As it turns out, he is currently 10th in the Presidents Cup standings for the international team, which means if he maintains his current level of play, he will earn his rightful spot on the team come October. To put things into perspective, Lee has finished in the top-6 three times in the four events following his win at the Greenbrier Classic.

If he does succeed, it would make him both the fourth Korean-born player and the fourth New Zealander to play on the international team.

But what brought him to New Zealand in the first place away from home and family?

“We left Korea at age 11,” he recalled. “My dad was sick at that time with cancer, he was really sick and had five surgeries. After the last operation the doctor thought he wouldn’t make it. He has a strong body and a strong soul. He wanted to spend life in a peaceful place so we moved to New Zealand. Once we were there, I started playing more and more golf.”

The Korean community was small at the time and he remembers there only being “maybe 50 to 60 Korean people” including “one Korean restaurant.”

Now the thought of a South Korean from New Zealand doesn’t sound as foreign as it once might have as illustrated by both Lee and one of the world’s best female golfers, 18-year-old Lydia Ko.

But the seven-year age gap between the two players means they didn’t cross paths according to Lee.
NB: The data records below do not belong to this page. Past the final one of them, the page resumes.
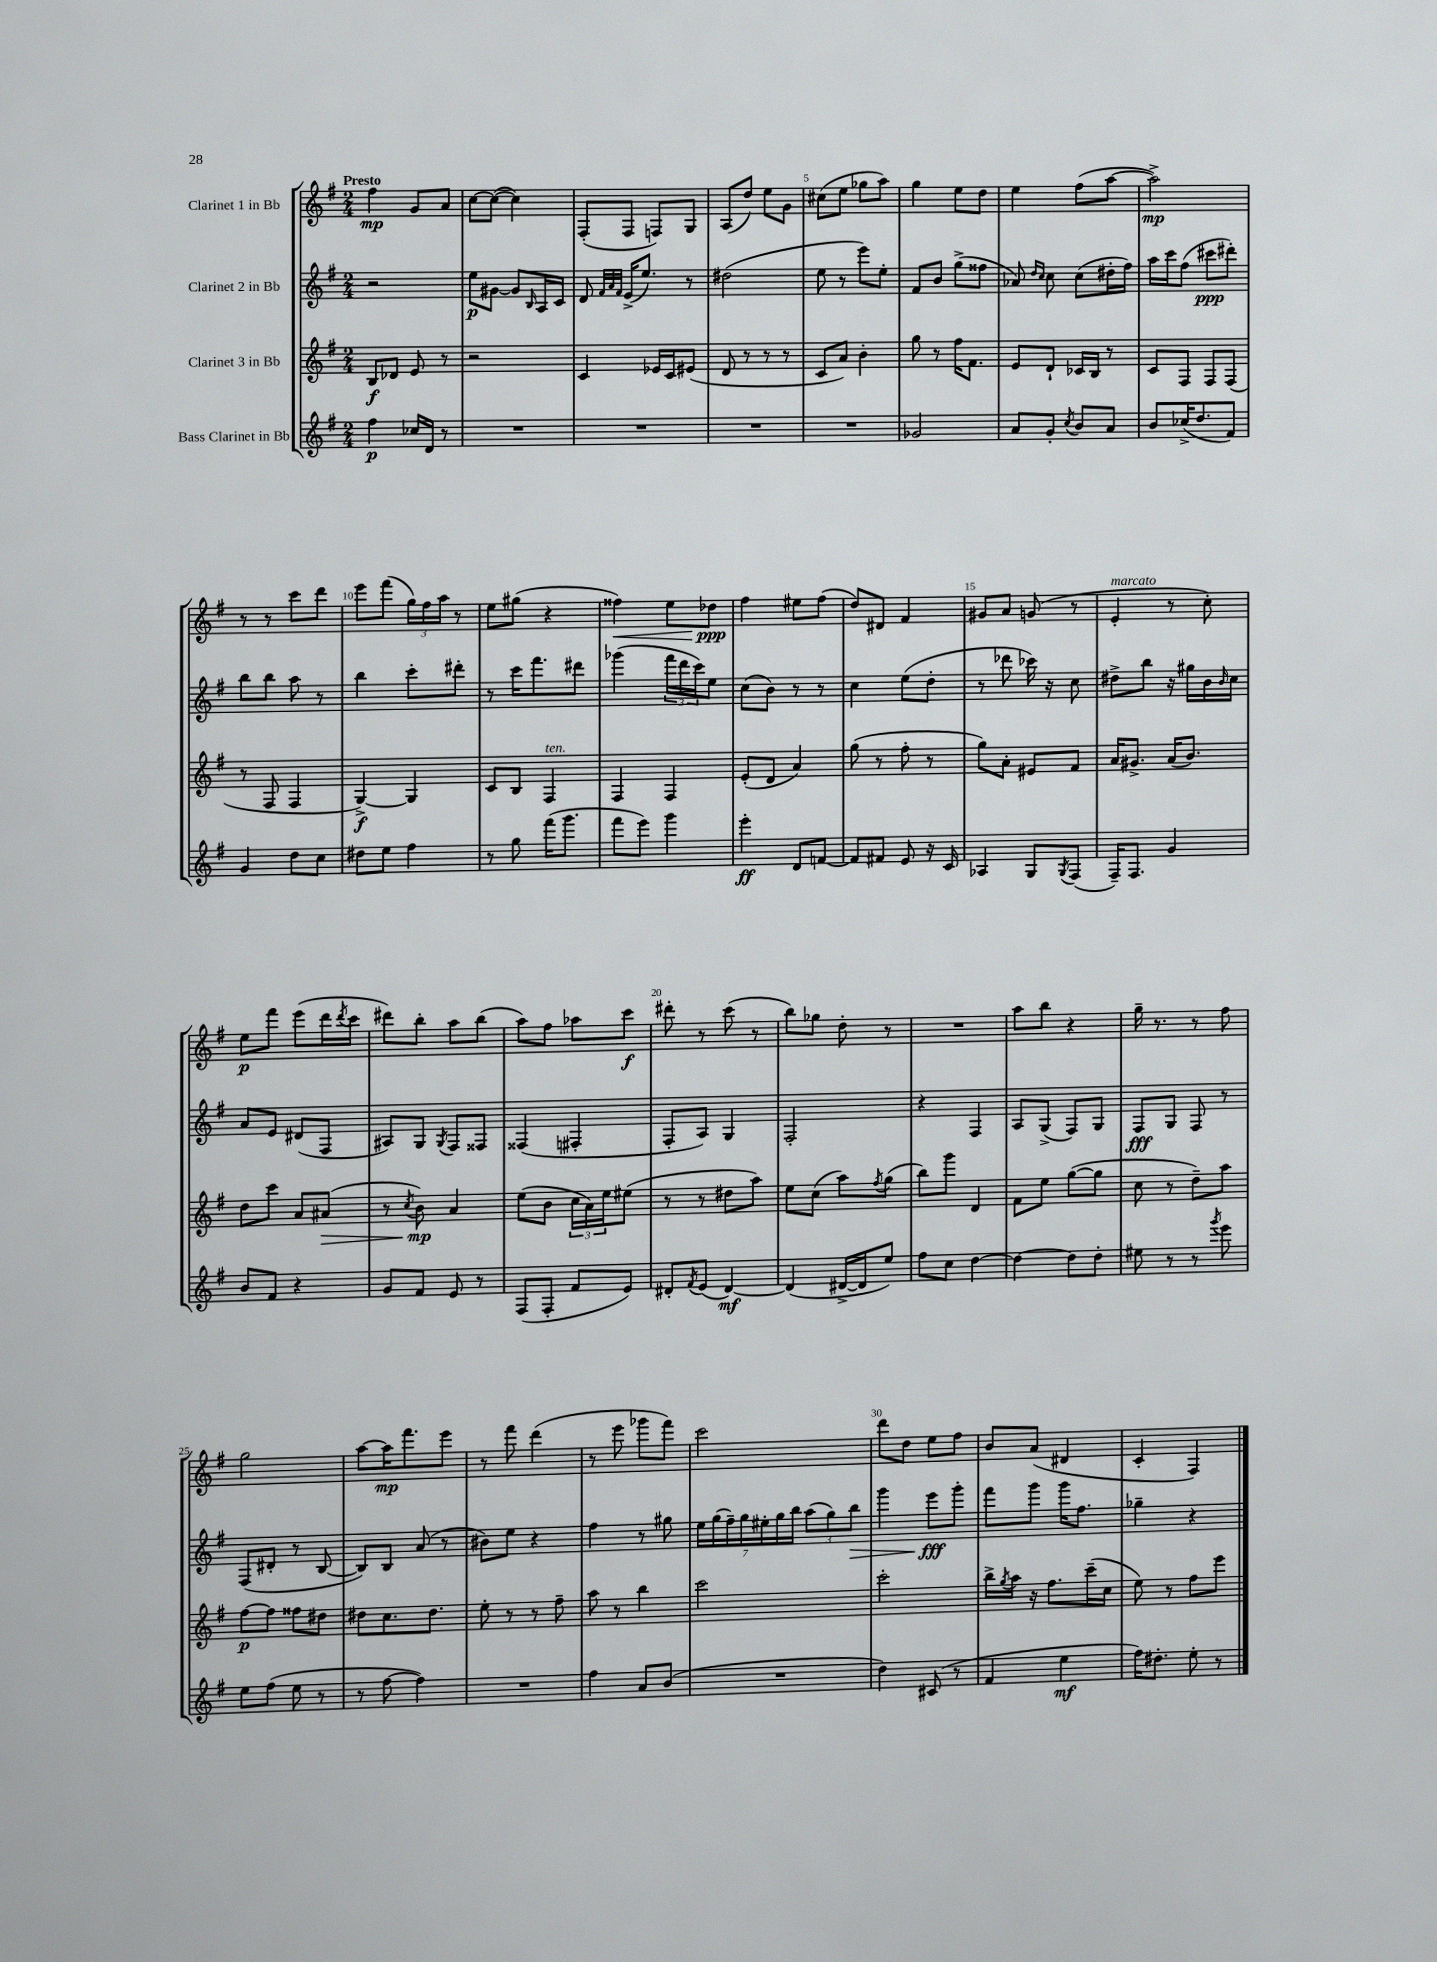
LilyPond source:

<<
\new StaffGroup <<
\new Staff = "s0" \with { instrumentName = "Clarinet 1 in Bb" } {
    \clef treble \key g \major \numericTimeSignature \time 2/4 \tempo "Presto"
    fis''4\mp g'8 a'8 |
    c''8~ c''8~( c''4) |
    fis8-.( fis8 f8) g8 |
    a8( d''8) e''8 g'8 |
    cis''8( e''8 ges''8 a''8) |
    g''4 e''8 d''8 |
    e''4 fis''8( a''8~ |
    a''2->\mp) |
    r8 r8 c'''8 d'''8 |
    e'''8 fis'''8( \tuplet 3/2 { g''16) fis''16 a''16 } r8 |
    e''8 gis''8( r4 |
    fisis''4\<) e''8 des''8\ppp\! |
    fis''4 eis''8 fis''8( |
    d''8) dis'8 fis'4 |
    gis'8 a'8 g'8( r8 |
    e'4-.^\markup { \italic "marcato" } r8 c''8-.) |
    e''8\p fis'''8 e'''8( d'''16 \acciaccatura { d'''8 } c'''16 |
    dis'''8) b''8-. a''8 b''8( |
    a''8) fis''8 aes''8 c'''8\f |
    dis'''8-. r8 c'''8( r8 |
    b''8) ges''8 d''8-. r8 |
    R2 |
    a''8 b''8 r4 |
    g''16-- r8. r8 fis''8 |
    g''2 |
    a''8~ a''16\mp fis'''8. e'''8 |
    r8 fis'''8 d'''4( |
    r8 e'''8 ges'''8 fis'''8) |
    c'''2 |
    d'''8 d''8 e''8 fis''8 |
    b'8 a'8( dis'4 |
    c'4-. fis4) \bar "|." |
}
\new Staff = "s1" \with { instrumentName = "Clarinet 2 in Bb" } {
    \clef treble \key g \major \numericTimeSignature \time 2/4
    r2 |
    e''8\p gis'8~ gis'8 \grace { b16 } a16 c'16 |
    d'8 \grace { fis'32 a'32 fis'32 } e'16->( e''8.) r8 |
    dis''2( |
    e''8 r8 e'''8) e''8-. |
    fis'8 b'8 g''8->( fisis''8 |
    aes'8) \grace { d''16 c''16 } c''8 c''8( dis''16-. fis''16) |
    a''16 c'''16 fis''8( cis'''8\ppp dis'''8-.) |
    b''8 b''8 a''8 r8 |
    b''4 c'''8-. dis'''8-. |
    r8 c'''16 fis'''8. dis'''8 |
    ges'''4( \tuplet 3/2 { fis'''16 d'''16 c'''16) } e''8 |
    c''8( b'8) r8 r8 |
    c''4 e''8( d''8-. |
    r8 des'''8 ces'''16) r16 c''8 |
    dis''8-> b''8 r16 gis''16 b'16 \grace { b'16 } c''16 |
    a'8 e'8 dis'8( fis8 |
    ais8) g8 \acciaccatura { g8 } fis8 fisis8 |
    fisis4( fis4-. |
    fis8-. a8) g4 |
    fis2-. |
    r4 fis4 |
    a8 g8->( fis8) g8 |
    fis8\fff g8 fis8 r8 |
    fis8( dis'8-. r8 b8~ |
    b8) b8 a'8( r8 |
    bis'8) e''8 r4 |
    fis''4 r8 gis''8 |
    \tuplet 7/4 { e''16 g''16( fis''16--) g''16 eis''16-. g''16 b''16 } \tuplet 3/2 { a''8( g''8) b''8\> } |
    g'''4 e'''8\fff\! g'''8-. |
    fis'''8 g'''8 g'''16 fis''8. |
    ges''4-- r4 \bar "|." |
}
\new Staff = "s2" \with { instrumentName = "Clarinet 3 in Bb" } {
    \clef treble \key g \major \numericTimeSignature \time 2/4
    b8\f des'8 e'8 r8 |
    r2 |
    c'4 ees'16 c'16 eis'8( |
    d'8 r8 r8 r8 |
    c'8 a'8) b'4-. |
    g''8 r8 fis''16 fis'8. |
    e'8 d'8-! ces'16 b16 r8 |
    c'8 fis8 fis8 fis8( |
    r8 fis8 fis4 |
    g4~->\f) g4 |
    c'8 b8 fis4^\markup { \italic "ten." } |
    fis4 fis4 |
    e'8-.( d'8 a'4) |
    g''8( r8 fis''8-. r8 |
    g''8) a'8-. eis'8 fis'8 |
    a'16 gis'8.-> a'16( b'8.) |
    d''8 c'''8 a'8 ais'8\>( |
    r8 \acciaccatura { c''8 } b'8\mp\!) a'4 |
    e''8( b'8 \tuplet 3/2 { c''16 a'16) e''16 } eis''8( |
    r8 r8 dis''8 a''8) |
    e''8 c''8( a''8) \acciaccatura { fis''8 } g''8( |
    b''8) g'''8 d'4 |
    fis'8 e''8 g''8~( g''8 |
    c''8 r8 d''8--) a''8 |
    fis''8~\p fis''8 fisis''8 dis''8 |
    dis''8 c''8. dis''8. |
    e''8-. r8 r8 fis''8-- |
    a''8 r8 b''4 |
    c'''2 |
    c'''2-. |
    b''16-> \acciaccatura { g''8 } a''16 r16 fis''8. c'''16--( c''16 |
    e''8) r8 fis''8 e'''8 \bar "|." |
}
\new Staff = "s3" \with { instrumentName = "Bass Clarinet in Bb" } {
    \clef treble \key g \major \numericTimeSignature \time 2/4
    fis''4\p ces''16 d'16 r8 |
    R2 |
    R2 |
    R2 |
    R2 |
    ges'2 |
    a'8 g'8-. \acciaccatura { c''8 } b'8 a'8 |
    b'8 ces''16->( d''8. fis'8) |
    g'4 d''8 c''8 |
    dis''8 e''8 fis''4 |
    r8 g''8 fis'''16( g'''8. |
    fis'''8 e'''8) g'''4 |
    e'''4-.\ff d'8 f'8~ |
    f'8 fis'8 e'8 r16 c'16 |
    aes4 g8 \acciaccatura { g8 } fis8( |
    fis16--) fis8. g'4 |
    b'8 fis'8 r4 |
    g'8 fis'8 e'8 r8 |
    fis8( fis8-. fis'8 e'8) |
    dis'8-. \acciaccatura { fis'8 } e'8( dis'4~\mf) |
    dis'4( dis'16~-> dis'16 e''8) |
    fis''8 c''8 d''4~ |
    d''4~ d''8 d''8-. |
    eis''8 r8 r8 \acciaccatura { g'''8 } e'''8 |
    e''8 fis''8( e''8 r8 |
    r8 fis''8~ fis''4) |
    R2 |
    fis''4 a'8 b'8( |
    R2 |
    d''4) cis'8( r8 |
    fis'4 e''4\mf |
    fis''16) dis''8.-. e''8-. r8 \bar "|." |
}
>>
>>
\layout { \context { \Score \override BarNumber.break-visibility = ##(#f #t #t) barNumberVisibility = #(every-nth-bar-number-visible 5) } }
Ko recently told the Korea Times that she wants to go down as “the player that had the most fun” and Lee echoes that sentiment with his light-hearted attitude mixed with a competitive edge.

With the ups and downs so far in his career, the 25-year-old golfer already has a firm grasp on the difficulties and gratifications that come with being a professional athlete. He hopes to see more and more competitors that share his background.

“There are so many talented golfers in Korea and New Zealand, it’s just so hard to come over all the way here to America and play,” he said. “Making it to the PGA Tour is not an easy thing to do, and I just wish that a lot more New Zealand or Korean younger golfers come out here and play on the PGA Tour. It would be pretty nice. That’s all I can say.”